Het is belangrijk dat de bouwsector schoner wordt. Ook de sector zelf heeft daar baat bij, zegt minister Stientje van Veldhoven (Wonen). De crisis die is ontstaan door strenge normen voor zogenoemde PFAS, schadelijke chemische stoffen, heeft dat nog duidelijker gemaakt, aldus de bewindsvrouw.
“We moeten met elkaar op zoek naar mogelijkheden om het voor de bouwers mogelijk te maken om schoner te kunnen bouwen”, zegt Van Veldhoven.
Ze reageert op uitspraken van Taco van Hoek, de directeur van het Economisch Instituut voor de Bouw (EIB). In vakblad CoBouw zegt hij dat de sector vaker te maken zal krijgen met toxische stoffen. De minister denkt ook dat PFAS-achtige stoffen “meespelen op lange termijn”.
Daarom is verschoning van de bouw niet alleen nodig, maar ook goed voor de sector zelf, aldus Van Veldhoven. Als voorbeeld noemt ze de stikstofproblemen in de bouw. “Als je minder stikstof uitstoot, kun je ook meer bouwen.”
Het EIB zei deze week dat de bouw dit jaar licht krimpt vanwege de stikstof- en PFAS-problemen. De sector kan volgens het instituut pas weer in 2022 groei verwachten. “Op de korte termijn wringt het”, aldus Van Veldhoven. “Dat zal niemand verbazen, gezien de huidige situatie.”

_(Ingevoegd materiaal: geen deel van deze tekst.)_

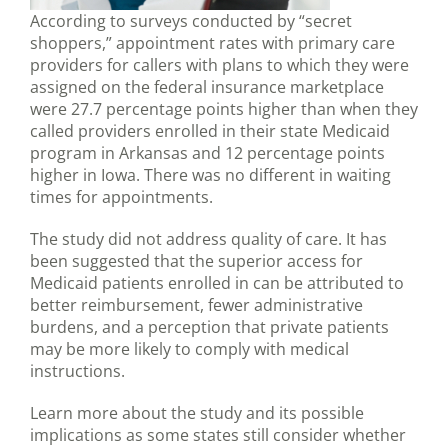
According to surveys conducted by “secret
shoppers,” appointment rates with primary care
providers for callers with plans to which they were
assigned on the federal insurance marketplace
were 27.7 percentage points higher than when they
called providers enrolled in their state Medicaid
program in Arkansas and 12 percentage points
higher in Iowa. There was no different in waiting
times for appointments.
The study did not address quality of care. It has
been suggested that the superior access for
Medicaid patients enrolled in can be attributed to
better reimbursement, fewer administrative
burdens, and a perception that private patients
may be more likely to comply with medical
instructions.
Learn more about the study and its possible
implications as some states still consider whether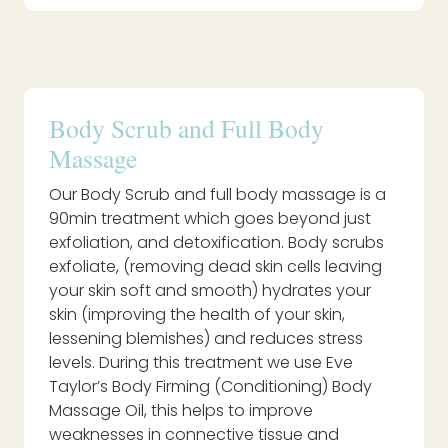
Body Scrub and Full Body
Massage
Our Body Scrub and full body massage is a
90min treatment which goes beyond just
exfoliation, and detoxification. Body scrubs
exfoliate, (removing dead skin cells leaving
your skin soft and smooth) hydrates your
skin (improving the health of your skin,
lessening blemishes) and reduces stress
levels. During this treatment we use Eve
Taylor’s Body Firming (Conditioning) Body
Massage Oil, this helps to improve
weaknesses in connective tissue and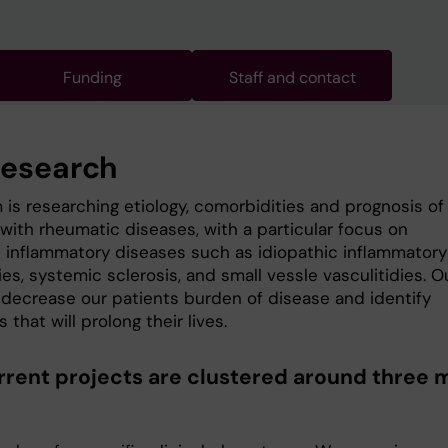
Funding
Staff and contact
research
 is researching etiology, comorbidities and prognosis of
with rheumatic diseases, with a particular focus on
 inflammatory diseases such as idiopathic inflammatory
s, systemic sclerosis, and small vessle vasculitidies. O
o decrease our patients burden of disease and identify
s that will prolong their lives.
rrent projects are clustered around three 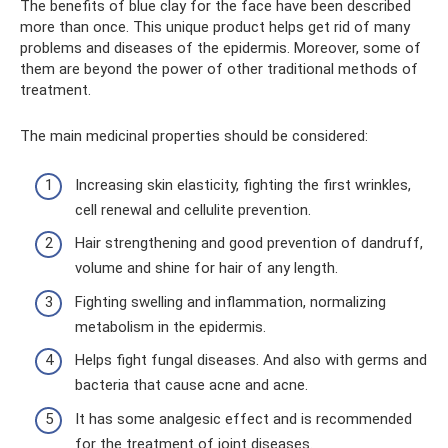
The benefits of blue clay for the face have been described
more than once. This unique product helps get rid of many
problems and diseases of the epidermis. Moreover, some of
them are beyond the power of other traditional methods of
treatment.
The main medicinal properties should be considered:
Increasing skin elasticity, fighting the first wrinkles,
cell renewal and cellulite prevention.
Hair strengthening and good prevention of dandruff,
volume and shine for hair of any length.
Fighting swelling and inflammation, normalizing
metabolism in the epidermis.
Helps fight fungal diseases. And also with germs and
bacteria that cause acne and acne.
It has some analgesic effect and is recommended
for the treatment of joint diseases.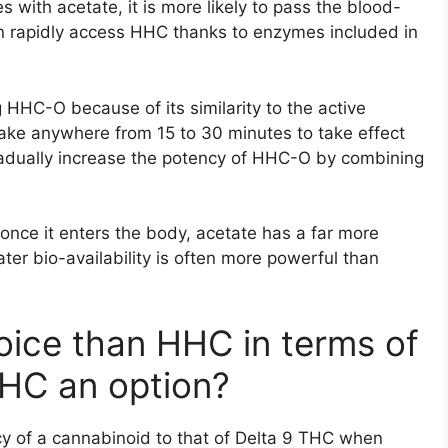
ith acetate, it is more likely to pass the blood-
can rapidly access HHC thanks to enzymes included in
 HHC-O because of its similarity to the active
ake anywhere from 15 to 30 minutes to take effect
gradually increase the potency of HHC-O by combining
once it enters the body, acetate has a far more
er bio-availability is often more powerful than
oice than HHC in terms of
THC an option?
cy of a cannabinoid to that of Delta 9 THC when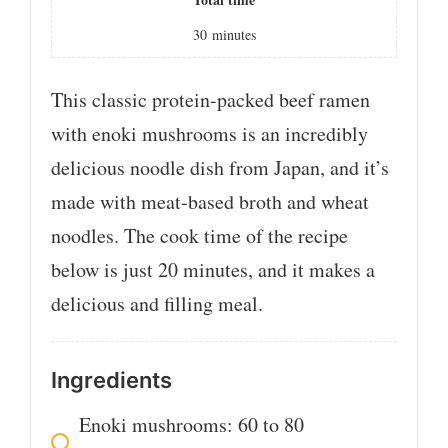
30
minutes
This classic protein-packed beef ramen
with enoki mushrooms is an incredibly
delicious noodle dish from Japan, and it’s
made with meat-based broth and wheat
noodles. The cook time of the recipe
below is just 20 minutes, and it makes a
delicious and filling meal.
Ingredients
Enoki mushrooms: 60 to 80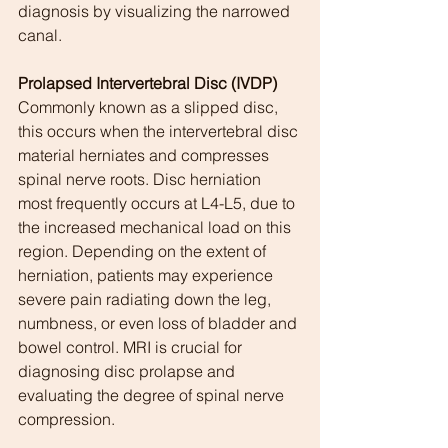
diagnosis by visualizing the narrowed 
canal.
Prolapsed Intervertebral Disc (IVDP)
Commonly known as a slipped disc, 
this occurs when the intervertebral disc 
material herniates and compresses 
spinal nerve roots. Disc herniation 
most frequently occurs at L4-L5, due to 
the increased mechanical load on this 
region. Depending on the extent of 
herniation, patients may experience 
severe pain radiating down the leg, 
numbness, or even loss of bladder and 
bowel control. MRI is crucial for 
diagnosing disc prolapse and 
evaluating the degree of spinal nerve 
compression.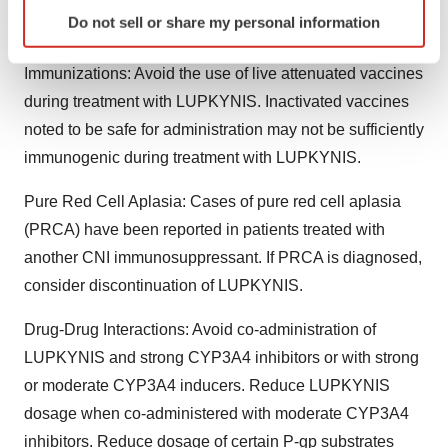
are known to prolong QTc may result in clinically
Identify your device by actively scanning it for
Do not sell or share my personal information
specific characteristics (fingerprinting)
significant QT prolongation.
Find out more about how your personal data is processed
Immunizations: Avoid the use of live attenuated vaccines
and set your preferences in the
details section
.
during treatment with LUPKYNIS. Inactivated vaccines
We use cookies to enhance your experience, analyze
noted to be safe for administration may not be sufficiently
site traffic, and serve tailored ads. By clicking "OK", you
immunogenic during treatment with LUPKYNIS.
agree to our use of cookies. You can later change your
consent or withdraw it. For more info, see our
Privacy
Pure Red Cell Aplasia: Cases of pure red cell aplasia
Policy
.
(PRCA) have been reported in patients treated with
another CNI immunosuppressant. If PRCA is diagnosed,
consider discontinuation of LUPKYNIS.
Drug-Drug Interactions: Avoid co-administration of
LUPKYNIS and strong CYP3A4 inhibitors or with strong
or moderate CYP3A4 inducers. Reduce LUPKYNIS
dosage when co-administered with moderate CYP3A4
inhibitors. Reduce dosage of certain P-gp substrates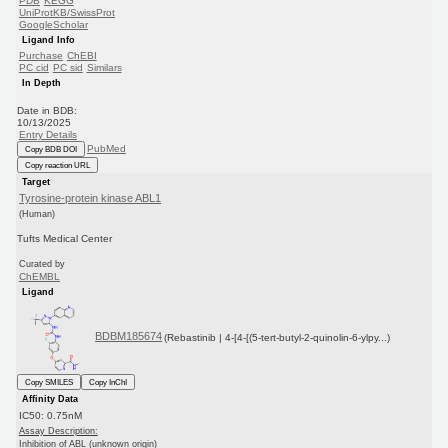
PDB
KEGG
UniProtKB/SwissProt
GoogleScholar
Ligand Info
Purchase
ChEBI
PC cid
PC sid
Similars
In Depth
Date in BDB:
10/13/2025
Entry Details
PubMed
Copy BDB DOI
Copy reaction URL
Target
Tyrosine-protein kinase ABL1
(Human)
Tufts Medical Center
Curated by
ChEMBL
Ligand
BDBM185674
(Rebastinib | 4-[4-[(5-tert-butyl-2-quinolin-6-ylpy...)
Copy SMILES
Copy InChI
Affinity Data
IC50: 0.75nM
Assay Description:
Inhibition of ABL (unknown origin)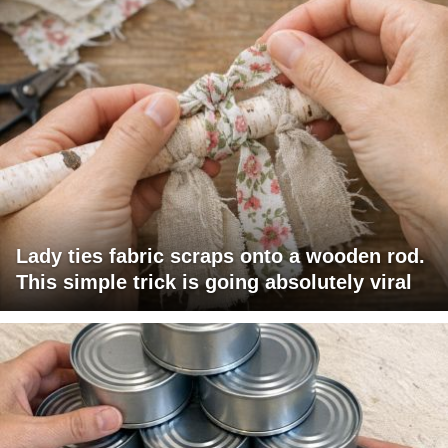
Lady ties fabric scraps onto a wooden rod.
This simple trick is going absolutely viral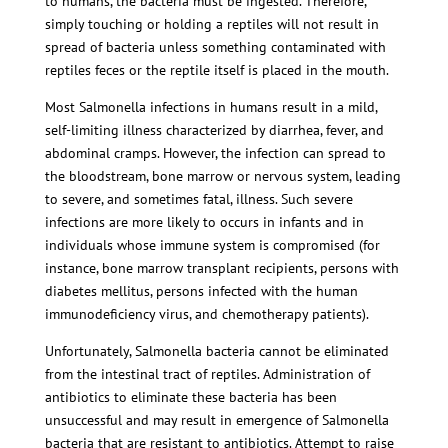
to humans, the bacteria must be ingested. Therefore,
simply touching or holding a reptiles will not result in
spread of bacteria unless something contaminated with
reptiles feces or the reptile itself is placed in the mouth.
Most Salmonella infections in humans result in a mild,
self-limiting illness characterized by diarrhea, fever, and
abdominal cramps. However, the infection can spread to
the bloodstream, bone marrow or nervous system, leading
to severe, and sometimes fatal, illness. Such severe
infections are more likely to occurs in infants and in
individuals whose immune system is compromised (for
instance, bone marrow transplant recipients, persons with
diabetes mellitus, persons infected with the human
immunodeficiency virus, and chemotherapy patients).
Unfortunately, Salmonella bacteria cannot be eliminated
from the intestinal tract of reptiles. Administration of
antibiotics to eliminate these bacteria has been
unsuccessful and may result in emergence of Salmonella
bacteria that are resistant to antibiotics. Attempt to raise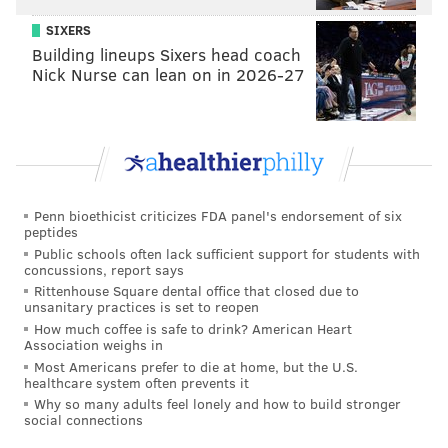
SIXERS
Building lineups Sixers head coach
Nick Nurse can lean on in 2026-27
Penn bioethicist criticizes FDA panel's endorsement of six
peptides
Public schools often lack sufficient support for students with
concussions, report says
Rittenhouse Square dental office that closed due to
unsanitary practices is set to reopen
How much coffee is safe to drink? American Heart
Association weighs in
Most Americans prefer to die at home, but the U.S.
healthcare system often prevents it
Why so many adults feel lonely and how to build stronger
social connections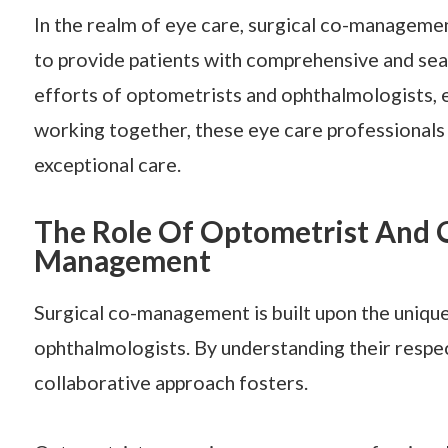
In the realm of eye care, surgical co-manageme
to provide patients with comprehensive and sea
efforts of optometrists and ophthalmologists, ea
working together, these eye care professionals
exceptional care.
The Role Of Optometrist And O
Management
Surgical co-management is built upon the unique
ophthalmologists. By understanding their respec
collaborative approach fosters.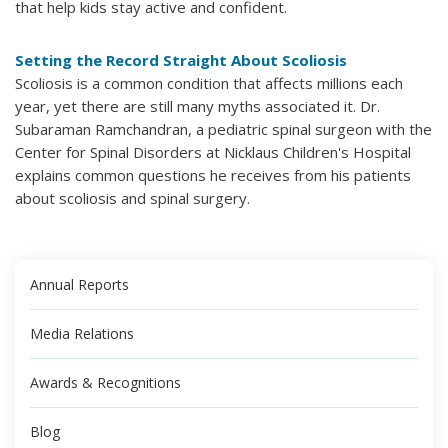
that help kids stay active and confident.
Setting the Record Straight About Scoliosis
Scoliosis is a common condition that affects millions each
year, yet there are still many myths associated it. Dr.
Subaraman Ramchandran, a pediatric spinal surgeon with the
Center for Spinal Disorders at Nicklaus Children's Hospital
explains common questions he receives from his patients
about scoliosis and spinal surgery.
Annual Reports
Media Relations
Awards & Recognitions
Blog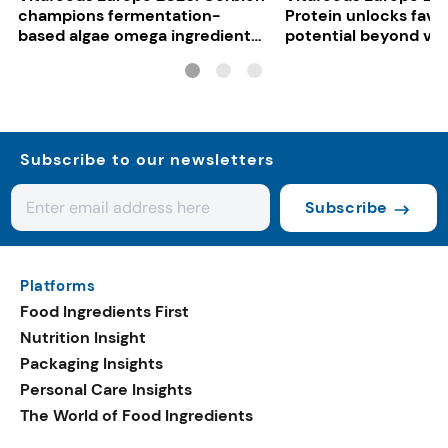
champions fermentation-
Protein unlocks fava
based algae omega ingredients
potential beyond ve
for mainstream F&B
consumers
Subscribe to our newsletters
Subscribe
Platforms
Food Ingredients First
Nutrition Insight
Packaging Insights
Personal Care Insights
The World of Food Ingredients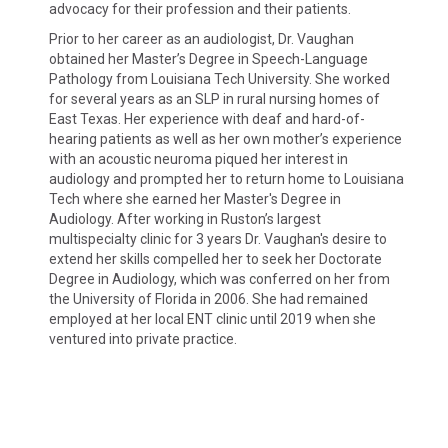
advocacy for their profession and their patients.
Prior to her career as an audiologist, Dr. Vaughan
obtained her Master’s Degree in Speech-Language
Pathology from Louisiana Tech University. She worked
for several years as an SLP in rural nursing homes of
East Texas. Her experience with deaf and hard-of-
hearing patients as well as her own mother’s experience
with an acoustic neuroma piqued her interest in
audiology and prompted her to return home to Louisiana
Tech where she earned her Master's Degree in
Audiology. After working in Ruston’s largest
multispecialty clinic for 3 years Dr. Vaughan's desire to
extend her skills compelled her to seek her Doctorate
Degree in Audiology, which was conferred on her from
the University of Florida in 2006. She had remained
employed at her local ENT clinic until 2019 when she
ventured into private practice.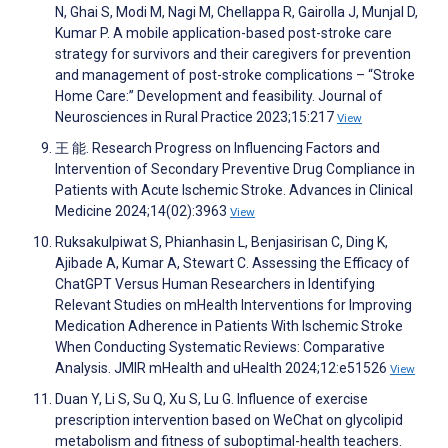
N, Ghai S, Modi M, Nagi M, Chellappa R, Gairolla J, Munjal D,
Kumar P. A mobile application-based post-stroke care
strategy for survivors and their caregivers for prevention
and management of post-stroke complications – “Stroke
Home Care:” Development and feasibility. Journal of
Neurosciences in Rural Practice 2023;15:217
View
王 能. Research Progress on Influencing Factors and
Intervention of Secondary Preventive Drug Compliance in
Patients with Acute Ischemic Stroke. Advances in Clinical
Medicine 2024;14(02):3963
View
Ruksakulpiwat S, Phianhasin L, Benjasirisan C, Ding K,
Ajibade A, Kumar A, Stewart C. Assessing the Efficacy of
ChatGPT Versus Human Researchers in Identifying
Relevant Studies on mHealth Interventions for Improving
Medication Adherence in Patients With Ischemic Stroke
When Conducting Systematic Reviews: Comparative
Analysis. JMIR mHealth and uHealth 2024;12:e51526
View
Duan Y, Li S, Su Q, Xu S, Lu G. Influence of exercise
prescription intervention based on WeChat on glycolipid
metabolism and fitness of suboptimal-health teachers.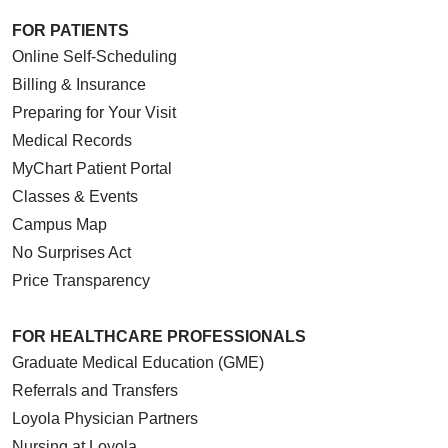
Nephrectomy
Vasectomy
endarterectomy
FOR PATIENTS
Nephropexy
Vasectomy
Inferior vena cava
Nephrostomy
reversal
Online Self-Scheduling
filter placement
Penectomy
Vasoepididymostomy
Billing & Insurance
and retrieval
for vasectomy
Preparing for Your Visit
reversal
Medical Records
MyChart Patient Portal
Classes & Events
Campus Map
No Surprises Act
Price Transparency
FOR HEALTHCARE PROFESSIONALS
Graduate Medical Education (GME)
Referrals and Transfers
Loyola Physician Partners
Nursing at Loyola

De woningcrisis in Nederland was voor een meerderheid in de Tweede Kamer deze week reden om niet alleen Van Veldhoven, maar ook premier Mark Rutte naar de Kamer te roepen om hierover in debat te gaan. Rutte zei vrijdag na de wekelijkse ministerraad dat hij kijkt of hij daadwerkelijk bij dat debat aanwezig is. De premier voegde eraan toe dat schoner bouwen niet een doel op zich is, maar dat vergroening in de sector uiteindelijk ook tot een hogere productie leidt.